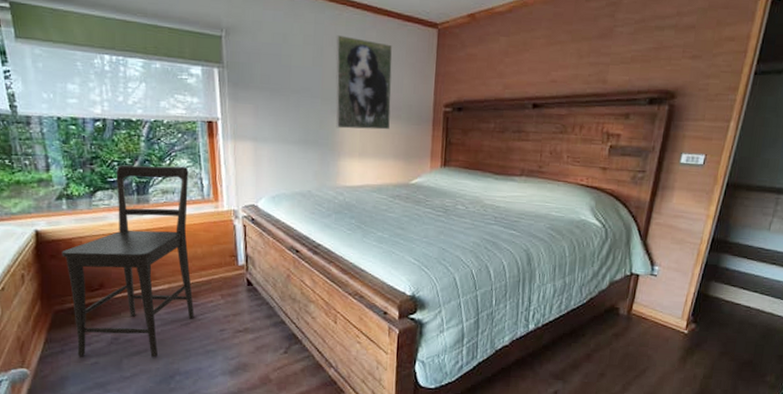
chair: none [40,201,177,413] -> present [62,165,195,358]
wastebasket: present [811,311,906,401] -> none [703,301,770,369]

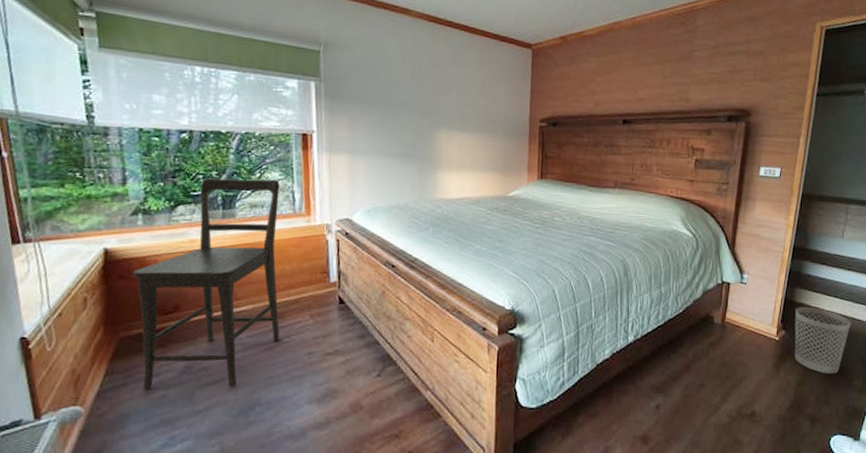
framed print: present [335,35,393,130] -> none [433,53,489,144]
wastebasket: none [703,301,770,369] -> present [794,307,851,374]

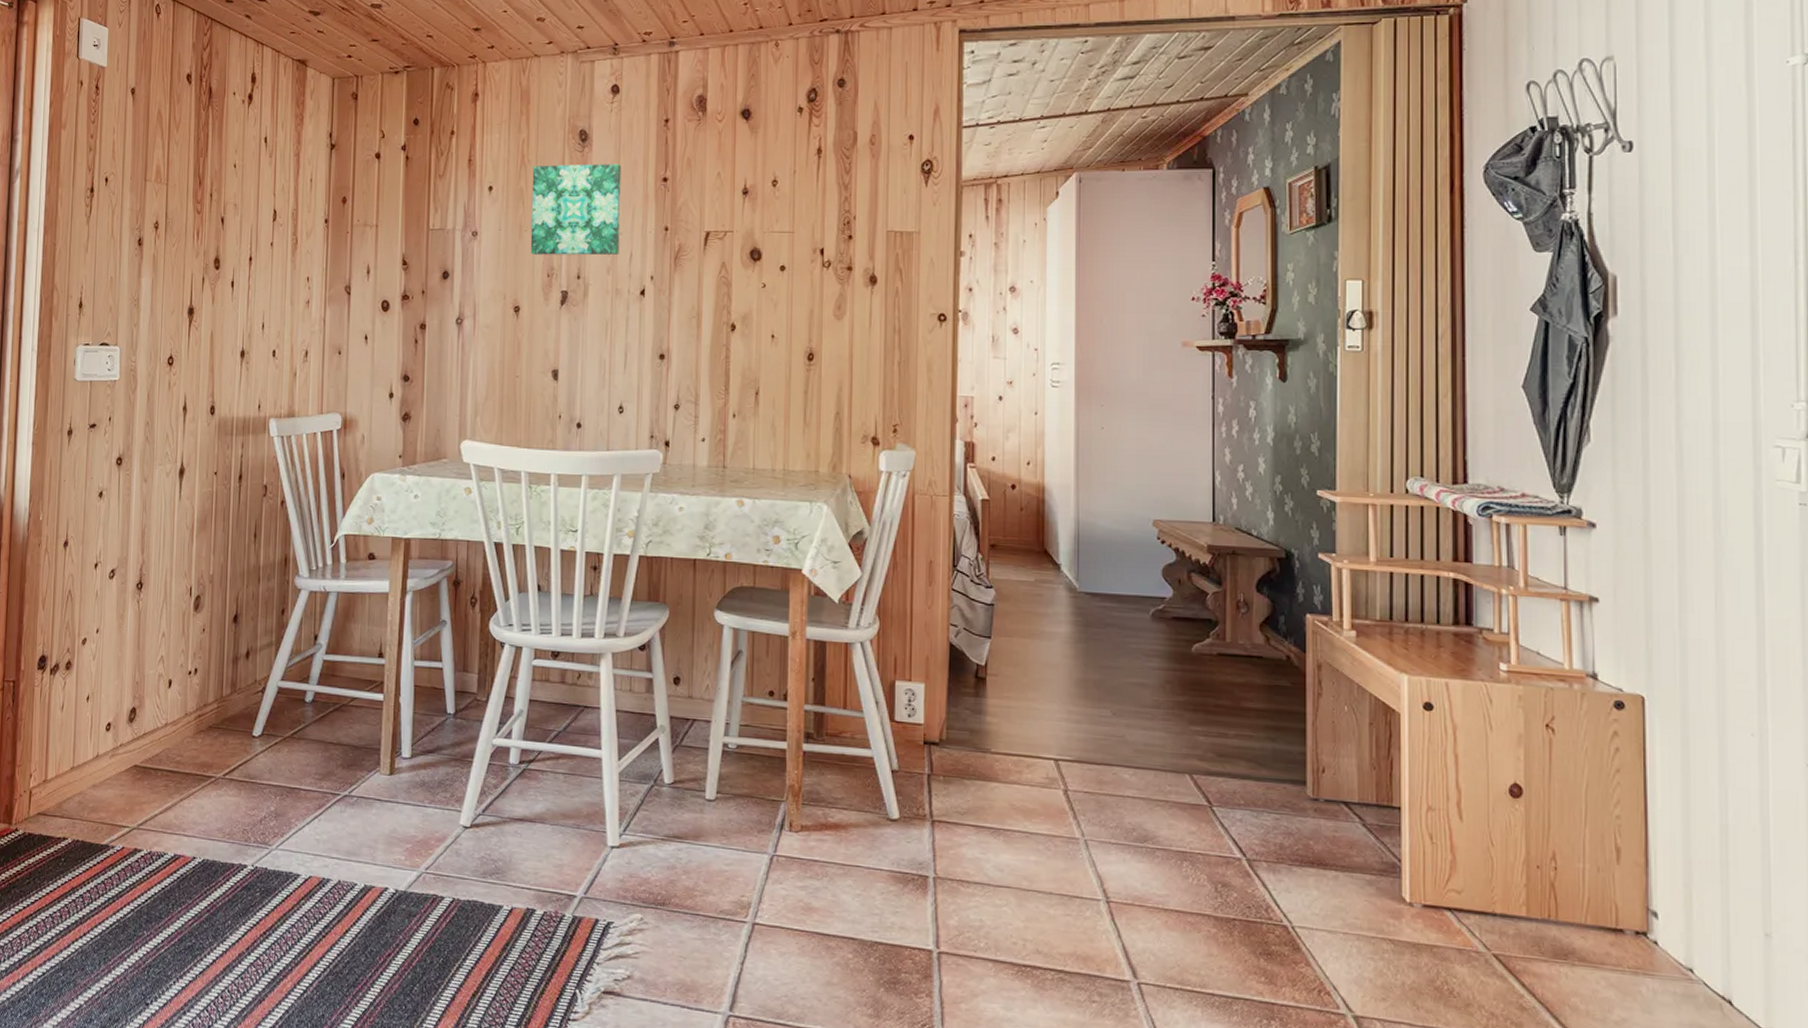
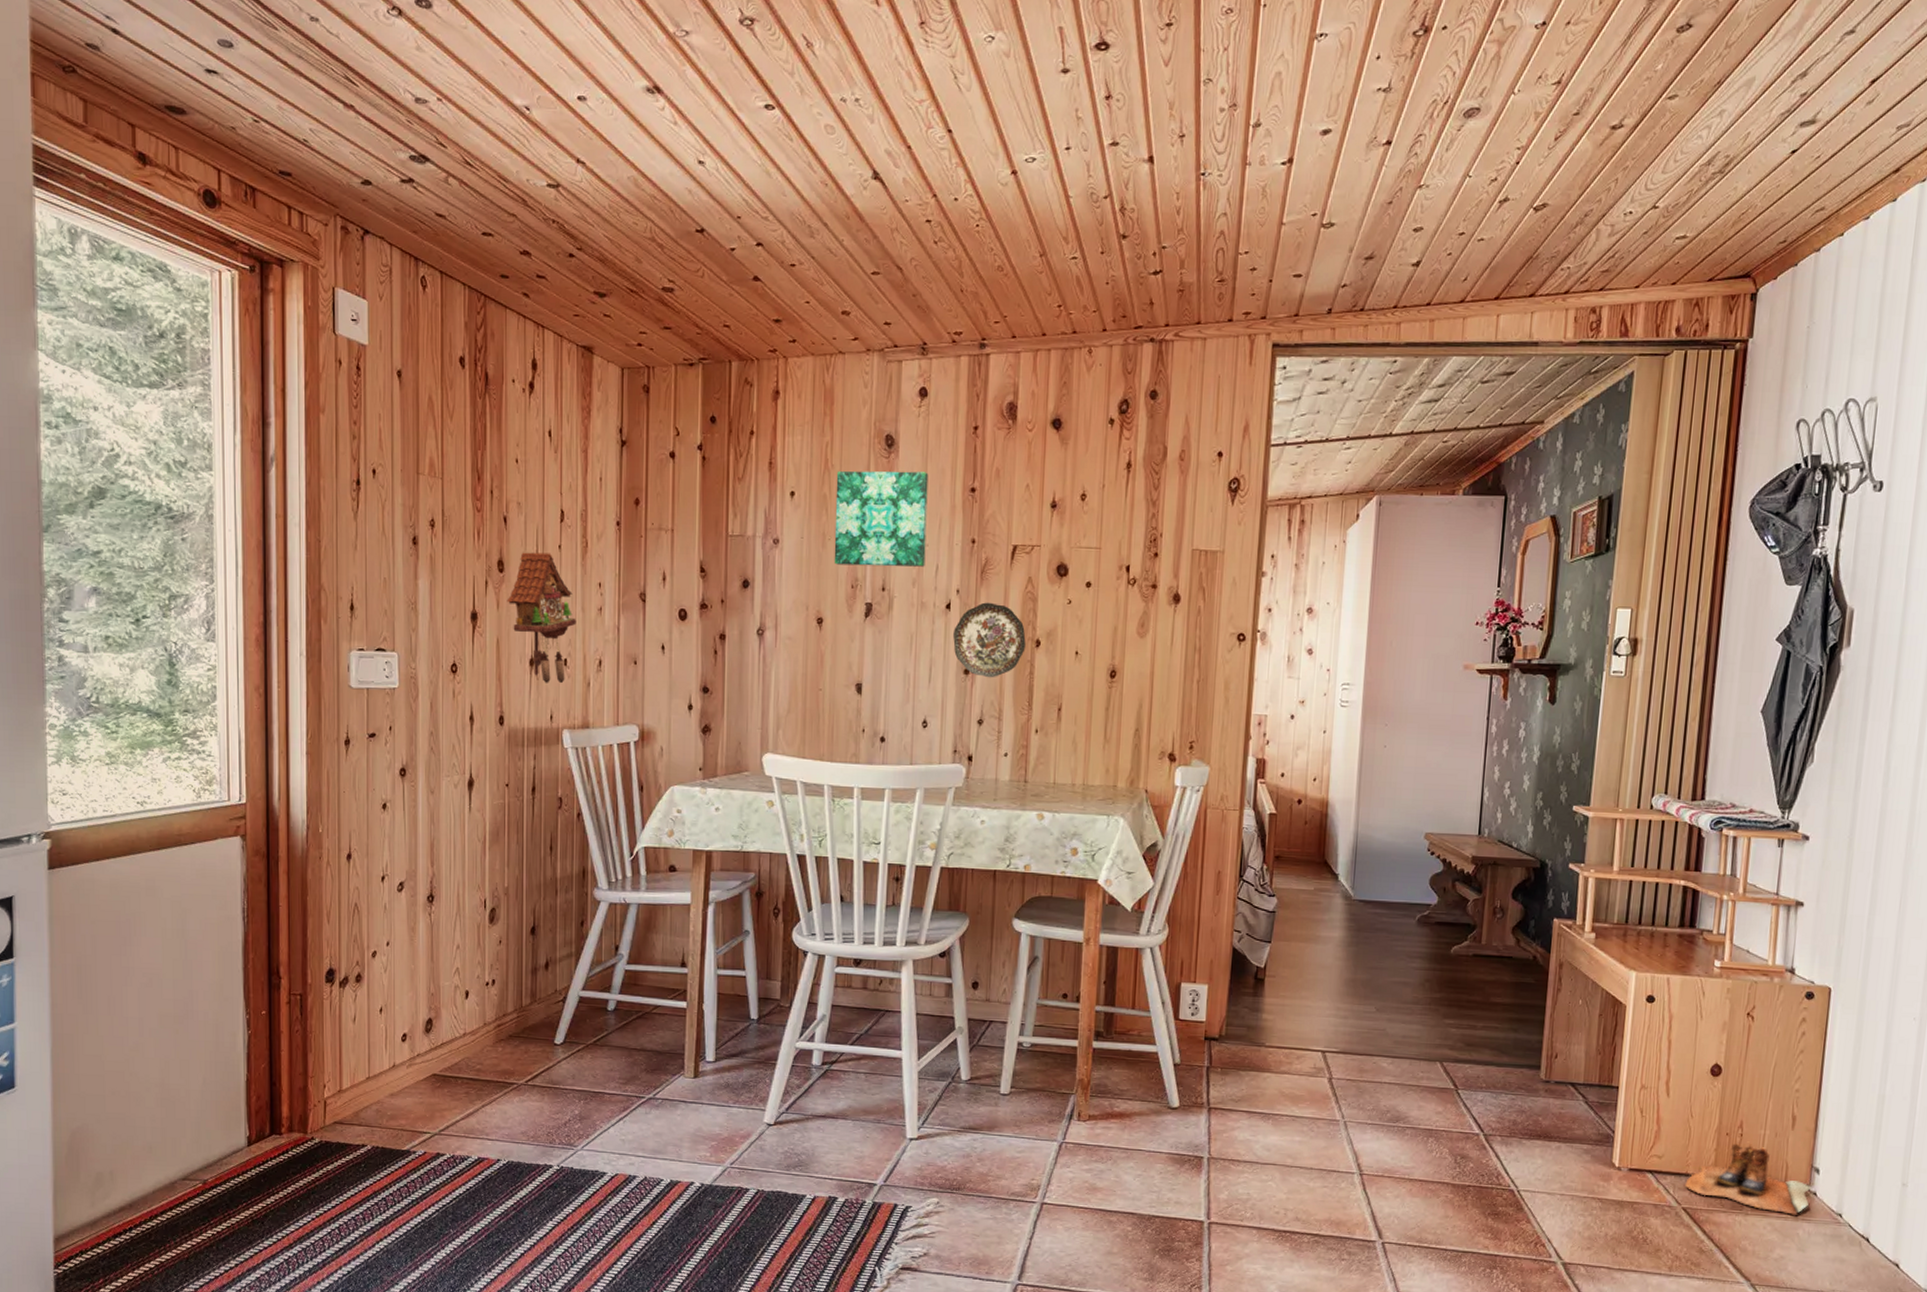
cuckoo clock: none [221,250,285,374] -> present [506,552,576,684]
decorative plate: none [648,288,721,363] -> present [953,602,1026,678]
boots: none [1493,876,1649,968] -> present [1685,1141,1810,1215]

* * *

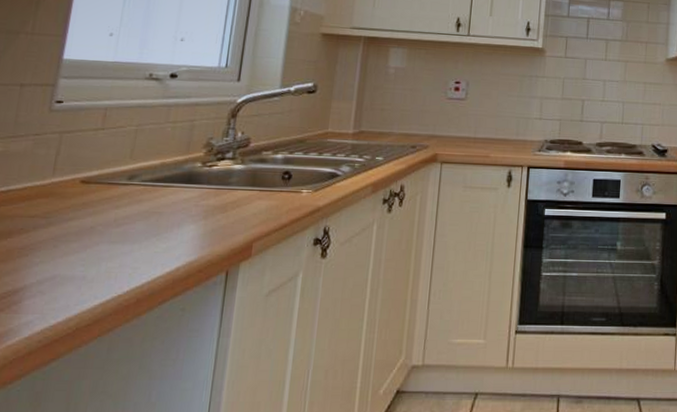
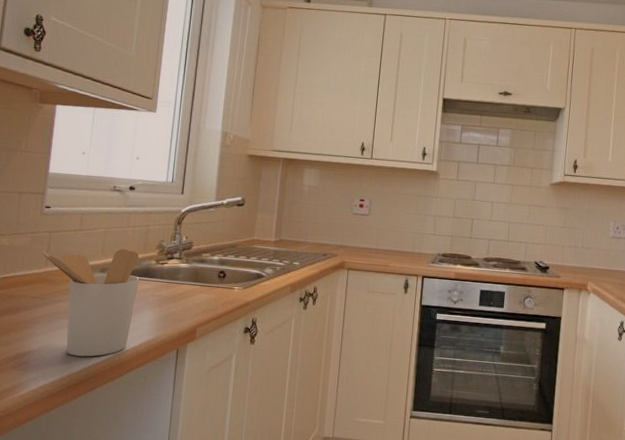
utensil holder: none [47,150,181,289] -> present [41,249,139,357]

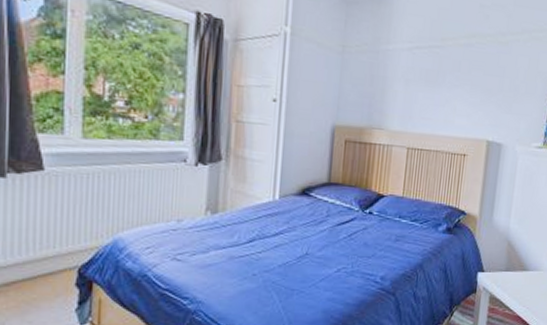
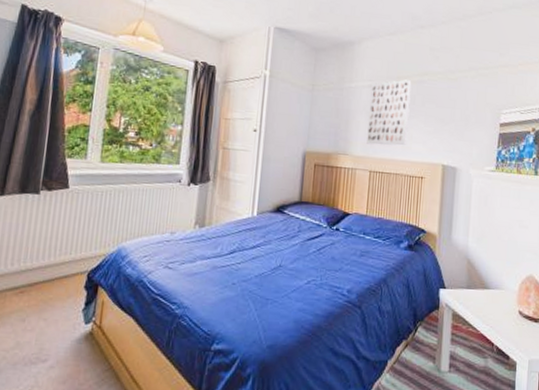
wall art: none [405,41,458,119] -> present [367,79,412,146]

EXERCISE DETAILS: The answer should consist only of the lines above from the one with "wastebasket: none [703,301,770,369]" through the one with "boots: none [1493,876,1649,968]", repeated exactly, with no pictures among them.

EXPECTED ANSWER:
wastebasket: none [703,301,770,369] -> present [794,307,851,374]

cuckoo clock: none [221,250,285,374] -> present [506,552,576,684]
decorative plate: none [648,288,721,363] -> present [953,602,1026,678]
boots: none [1493,876,1649,968] -> present [1685,1141,1810,1215]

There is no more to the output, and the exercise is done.